In 2022, the 5-year follow-up data from the ECHELON-2 study showed that compared with CHOP, frontline treatment with the CD30-targeting antibody-drug conjugate brentuximab vedotin (BV) + CHP improved PFS and OS, with the most significant PFS benefit observed in the ALK+ systemic anaplastic large cell lymphoma (sALCL) subtype, followed by ALK- sALCL, while AITL and PTCL-NOS showed no or minimal benefit.

Histone deacetylase inhibitor romidepsin combined with CHOP for nTFHL treatment also showed no benefit, with an mPFS of 8.7 months, lower than the CHOP group’s 9 months.

Chidamide + prednisone + VP16 + thalidomide (CPET) in initial treatment of AILT achieved an ORR of 90.2% and CRR of 54.9% among 51 patients completing eight cycles, with an overall mPFS of 27.7 months.

Azacitidine + CHOP as frontline therapy for untreated PTCL patients achieved an overall CRR of 75%, with the PTCL-TFH group’s CRR reaching 88.2%.

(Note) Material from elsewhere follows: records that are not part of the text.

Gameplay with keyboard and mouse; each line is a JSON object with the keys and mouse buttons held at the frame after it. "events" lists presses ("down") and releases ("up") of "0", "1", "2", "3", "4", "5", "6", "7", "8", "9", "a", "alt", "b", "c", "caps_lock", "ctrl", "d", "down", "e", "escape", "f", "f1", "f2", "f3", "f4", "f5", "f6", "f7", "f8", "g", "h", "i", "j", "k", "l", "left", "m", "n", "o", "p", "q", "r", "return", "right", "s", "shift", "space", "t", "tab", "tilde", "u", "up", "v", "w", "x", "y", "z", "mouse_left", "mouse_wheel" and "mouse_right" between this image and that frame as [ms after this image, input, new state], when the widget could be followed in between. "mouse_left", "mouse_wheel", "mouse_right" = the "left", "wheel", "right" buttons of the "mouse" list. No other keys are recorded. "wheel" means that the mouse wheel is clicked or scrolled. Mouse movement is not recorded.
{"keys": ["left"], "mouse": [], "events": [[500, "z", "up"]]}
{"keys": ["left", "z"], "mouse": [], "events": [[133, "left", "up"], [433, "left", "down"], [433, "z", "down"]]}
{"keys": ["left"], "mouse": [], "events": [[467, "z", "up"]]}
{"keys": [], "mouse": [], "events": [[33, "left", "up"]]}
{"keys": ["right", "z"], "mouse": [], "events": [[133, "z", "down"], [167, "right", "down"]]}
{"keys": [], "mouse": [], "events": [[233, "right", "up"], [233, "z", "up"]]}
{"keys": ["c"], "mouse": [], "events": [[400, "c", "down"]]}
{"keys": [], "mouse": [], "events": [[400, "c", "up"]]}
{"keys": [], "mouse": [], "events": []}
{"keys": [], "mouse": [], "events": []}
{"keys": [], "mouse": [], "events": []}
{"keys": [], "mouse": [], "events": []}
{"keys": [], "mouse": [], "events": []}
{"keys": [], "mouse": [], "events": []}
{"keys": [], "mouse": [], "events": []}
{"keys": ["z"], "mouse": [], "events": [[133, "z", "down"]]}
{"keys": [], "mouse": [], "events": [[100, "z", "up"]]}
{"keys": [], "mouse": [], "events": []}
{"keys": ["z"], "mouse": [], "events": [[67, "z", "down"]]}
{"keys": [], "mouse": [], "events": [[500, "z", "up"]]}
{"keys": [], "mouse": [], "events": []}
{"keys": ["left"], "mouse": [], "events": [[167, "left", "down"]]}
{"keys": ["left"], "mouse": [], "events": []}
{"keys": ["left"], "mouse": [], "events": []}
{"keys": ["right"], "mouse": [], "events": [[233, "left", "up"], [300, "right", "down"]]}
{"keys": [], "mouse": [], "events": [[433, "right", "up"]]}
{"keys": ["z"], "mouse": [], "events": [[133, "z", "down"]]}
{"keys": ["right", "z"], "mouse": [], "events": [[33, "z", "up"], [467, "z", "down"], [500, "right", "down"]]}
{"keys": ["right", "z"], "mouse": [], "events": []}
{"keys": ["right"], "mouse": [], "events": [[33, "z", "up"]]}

In dual epigenetic therapy, combining HDAC inhibitors (HDACi) with hypomethylating agents (HMA) showed significant efficacy in treating TFH phenotype T-cell lymphomas. One study reported an ORR and CRR of 61% and 48%, respectively, for azacitidine + romidepsin in PTCL patients, with higher response rates and deeper remissions over time in TFH and treatment-naive patients, especially those with TET2 mutations.

R/R PTCL patients have poorer prognosis, with a 2nd PFS of only 3.7 months and OS of just 6.5 months after chemotherapy. New drugs and combination therapies can improve response rates and survival in R/R PTCL to some extent.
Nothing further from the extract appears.